*** DATA

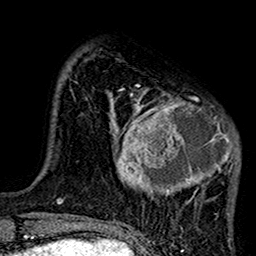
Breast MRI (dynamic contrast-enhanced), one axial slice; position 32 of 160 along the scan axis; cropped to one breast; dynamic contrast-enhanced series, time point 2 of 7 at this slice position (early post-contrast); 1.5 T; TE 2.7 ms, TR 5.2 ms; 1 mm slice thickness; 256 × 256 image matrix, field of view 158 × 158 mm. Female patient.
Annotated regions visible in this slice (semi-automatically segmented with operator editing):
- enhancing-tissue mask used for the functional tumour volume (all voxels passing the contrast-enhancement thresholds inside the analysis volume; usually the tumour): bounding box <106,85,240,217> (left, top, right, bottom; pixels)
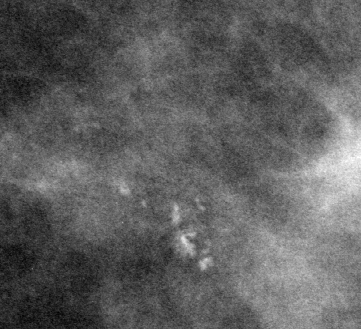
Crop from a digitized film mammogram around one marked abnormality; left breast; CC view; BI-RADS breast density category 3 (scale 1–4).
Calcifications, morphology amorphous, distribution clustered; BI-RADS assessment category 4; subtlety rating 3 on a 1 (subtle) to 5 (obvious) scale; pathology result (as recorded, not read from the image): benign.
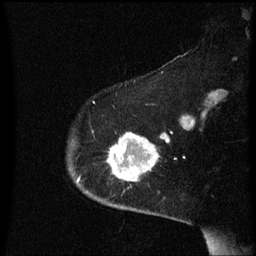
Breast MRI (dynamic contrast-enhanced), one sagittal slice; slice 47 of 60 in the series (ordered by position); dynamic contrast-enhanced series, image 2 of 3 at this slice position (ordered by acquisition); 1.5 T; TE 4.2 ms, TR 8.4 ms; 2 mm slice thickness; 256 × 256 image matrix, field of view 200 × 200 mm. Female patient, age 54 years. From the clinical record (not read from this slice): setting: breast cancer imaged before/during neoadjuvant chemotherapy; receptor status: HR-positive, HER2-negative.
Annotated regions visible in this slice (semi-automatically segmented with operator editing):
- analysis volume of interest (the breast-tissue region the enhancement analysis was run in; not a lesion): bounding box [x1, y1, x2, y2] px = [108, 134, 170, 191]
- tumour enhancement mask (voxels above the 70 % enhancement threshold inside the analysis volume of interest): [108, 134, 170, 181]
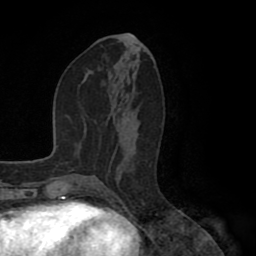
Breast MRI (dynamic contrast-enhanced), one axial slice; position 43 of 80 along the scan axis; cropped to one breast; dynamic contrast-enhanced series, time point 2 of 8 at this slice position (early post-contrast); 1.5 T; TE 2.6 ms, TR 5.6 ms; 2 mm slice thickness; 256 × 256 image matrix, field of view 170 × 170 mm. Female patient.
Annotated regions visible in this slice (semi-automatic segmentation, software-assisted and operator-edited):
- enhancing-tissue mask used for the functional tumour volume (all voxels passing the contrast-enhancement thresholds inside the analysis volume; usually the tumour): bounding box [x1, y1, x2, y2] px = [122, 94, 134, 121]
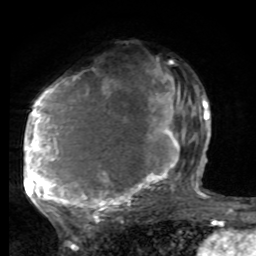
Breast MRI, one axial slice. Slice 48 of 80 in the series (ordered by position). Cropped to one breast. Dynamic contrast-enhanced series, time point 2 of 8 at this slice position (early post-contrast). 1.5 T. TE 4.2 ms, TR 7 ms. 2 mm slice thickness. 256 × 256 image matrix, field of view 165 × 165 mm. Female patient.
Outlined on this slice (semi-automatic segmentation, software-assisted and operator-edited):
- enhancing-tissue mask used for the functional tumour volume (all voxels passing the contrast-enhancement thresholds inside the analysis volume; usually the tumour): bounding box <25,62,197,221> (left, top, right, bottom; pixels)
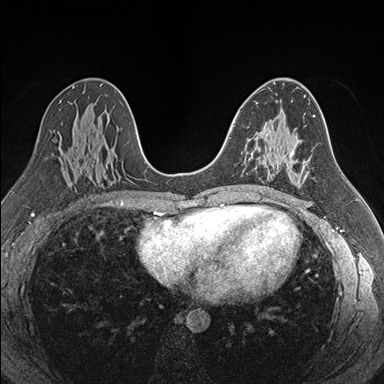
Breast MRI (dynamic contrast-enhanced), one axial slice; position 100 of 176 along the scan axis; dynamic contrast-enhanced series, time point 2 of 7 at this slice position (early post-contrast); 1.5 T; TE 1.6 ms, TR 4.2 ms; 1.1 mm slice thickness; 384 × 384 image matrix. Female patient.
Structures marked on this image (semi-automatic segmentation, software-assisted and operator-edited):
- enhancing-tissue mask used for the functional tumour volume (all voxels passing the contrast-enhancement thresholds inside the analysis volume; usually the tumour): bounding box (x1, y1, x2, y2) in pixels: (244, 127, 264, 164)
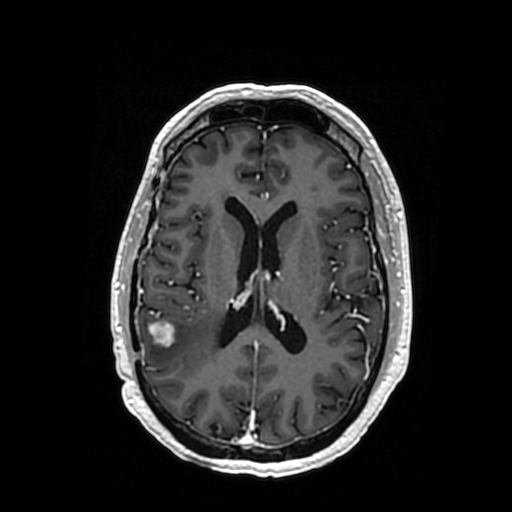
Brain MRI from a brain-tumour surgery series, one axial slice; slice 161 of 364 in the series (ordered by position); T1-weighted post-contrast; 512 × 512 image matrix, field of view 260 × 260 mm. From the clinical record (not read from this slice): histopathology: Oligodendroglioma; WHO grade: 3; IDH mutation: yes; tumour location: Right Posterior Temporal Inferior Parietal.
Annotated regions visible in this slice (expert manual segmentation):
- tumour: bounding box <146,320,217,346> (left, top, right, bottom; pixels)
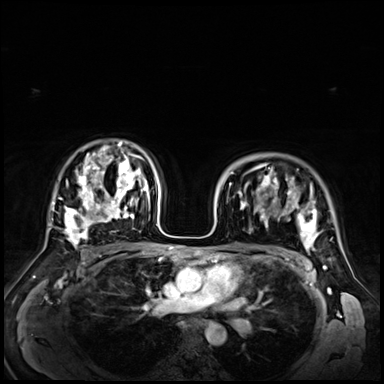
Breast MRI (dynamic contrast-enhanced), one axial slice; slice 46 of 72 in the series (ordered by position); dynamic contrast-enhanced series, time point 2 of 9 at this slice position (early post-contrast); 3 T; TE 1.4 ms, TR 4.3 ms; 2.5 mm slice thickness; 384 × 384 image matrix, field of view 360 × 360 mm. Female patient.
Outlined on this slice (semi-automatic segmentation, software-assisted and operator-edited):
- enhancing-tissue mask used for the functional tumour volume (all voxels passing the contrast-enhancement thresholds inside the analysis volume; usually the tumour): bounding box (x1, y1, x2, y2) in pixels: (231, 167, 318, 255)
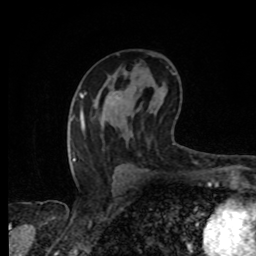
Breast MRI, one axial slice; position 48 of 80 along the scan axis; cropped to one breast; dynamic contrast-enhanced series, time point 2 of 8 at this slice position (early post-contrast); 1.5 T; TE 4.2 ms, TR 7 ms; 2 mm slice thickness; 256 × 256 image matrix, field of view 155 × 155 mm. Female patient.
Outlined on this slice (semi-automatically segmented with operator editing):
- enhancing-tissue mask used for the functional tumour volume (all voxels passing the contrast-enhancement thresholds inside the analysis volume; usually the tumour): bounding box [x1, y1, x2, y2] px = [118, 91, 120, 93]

******

*WORK TO BE COMPLETED*: Copy exactly, without pictures, the lines above from the one with "170 mm. Female patient." down to the one with "Breast MRI, one axial slice.", inclusive.

*SOLUTION FOR THIS TASK*:
Breast MRI (dynamic contrast-enhanced), one axial slice; position 43 of 80 along the scan axis; cropped to one breast; dynamic contrast-enhanced series, time point 2 of 8 at this slice position (early post-contrast); 1.5 T; TE 2.6 ms, TR 5.6 ms; 2 mm slice thickness; 256 × 256 image matrix, field of view 170 × 170 mm. Female patient.
Annotated regions visible in this slice (semi-automatic segmentation, software-assisted and operator-edited):
- enhancing-tissue mask used for the functional tumour volume (all voxels passing the contrast-enhancement thresholds inside the analysis volume; usually the tumour): bounding box [x1, y1, x2, y2] px = [122, 94, 134, 121]
Breast MRI, one axial slice. Slice 48 of 80 in the series (ordered by position). Cropped to one breast. Dynamic contrast-enhanced series, time point 2 of 8 at this slice position (early post-contrast). 1.5 T. TE 4.2 ms, TR 7 ms. 2 mm slice thickness. 256 × 256 image matrix, field of view 165 × 165 mm. Female patient.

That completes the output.